WORK ORDER: It would help if you retyped the data exactly, leaving out the pictures.

Records from a dataset:
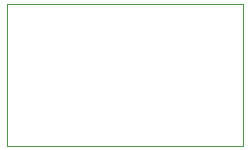
<source format=gbr>
%TF.GenerationSoftware,KiCad,Pcbnew,5.1.9-73d0e3b20d~88~ubuntu20.04.1*%
%TF.CreationDate,2020-12-29T15:59:37-08:00*%
%TF.ProjectId,ld06_adapter,6c643036-5f61-4646-9170-7465722e6b69,A*%
%TF.SameCoordinates,Original*%
%TF.FileFunction,Profile,NP*%
%FSLAX46Y46*%
G04 Gerber Fmt 4.6, Leading zero omitted, Abs format (unit mm)*
G04 Created by KiCad (PCBNEW 5.1.9-73d0e3b20d~88~ubuntu20.04.1) date 2020-12-29 15:59:37*
%MOMM*%
%LPD*%
G01*
G04 APERTURE LIST*
%TA.AperFunction,Profile*%
%ADD10C,0.100000*%
%TD*%
G04 APERTURE END LIST*
D10*
X110000000Y-94000000D02*
X110000000Y-106000000D01*
X90000000Y-94000000D02*
X110000000Y-94000000D01*
X90000000Y-106000000D02*
X90000000Y-94000000D01*
X90000000Y-106000000D02*
X110000000Y-106000000D01*
M02*

</source>
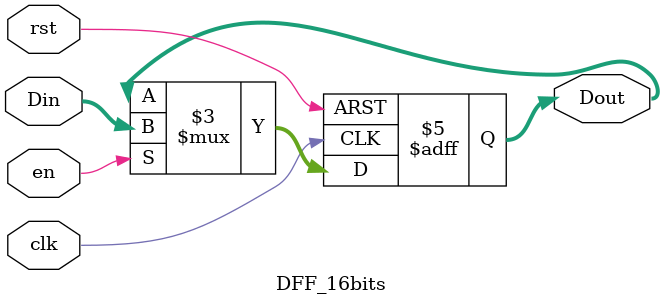
<source format=v>
module DFF_16bits
	(input [15:0]Din,
		input clk,en,rst,
		output reg[15:0]Dout);
always@(posedge clk,negedge rst)
	if(!rst)
		Dout <= 'd0;
	else if(en)
		Dout <= Din;

endmodule
</source>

EXERCISE RESULT:
<source format=gbr>
%TF.GenerationSoftware,KiCad,Pcbnew,5.1.9-73d0e3b20d~88~ubuntu20.04.1*%
%TF.CreationDate,2020-12-29T15:59:37-08:00*%
%TF.ProjectId,ld06_adapter,6c643036-5f61-4646-9170-7465722e6b69,A*%
%TF.SameCoordinates,Original*%
%TF.FileFunction,Profile,NP*%
%FSLAX46Y46*%
G04 Gerber Fmt 4.6, Leading zero omitted, Abs format (unit mm)*
G04 Created by KiCad (PCBNEW 5.1.9-73d0e3b20d~88~ubuntu20.04.1) date 2020-12-29 15:59:37*
%MOMM*%
%LPD*%
G01*
G04 APERTURE LIST*
%TA.AperFunction,Profile*%
%ADD10C,0.100000*%
%TD*%
G04 APERTURE END LIST*
D10*
X110000000Y-94000000D02*
X110000000Y-106000000D01*
X90000000Y-94000000D02*
X110000000Y-94000000D01*
X90000000Y-106000000D02*
X90000000Y-94000000D01*
X90000000Y-106000000D02*
X110000000Y-106000000D01*
M02*

</source>
<source format=v>
module DFF_16bits
	(input [15:0]Din,
		input clk,en,rst,
		output reg[15:0]Dout);
always@(posedge clk,negedge rst)
	if(!rst)
		Dout <= 'd0;
	else if(en)
		Dout <= Din;

endmodule
</source>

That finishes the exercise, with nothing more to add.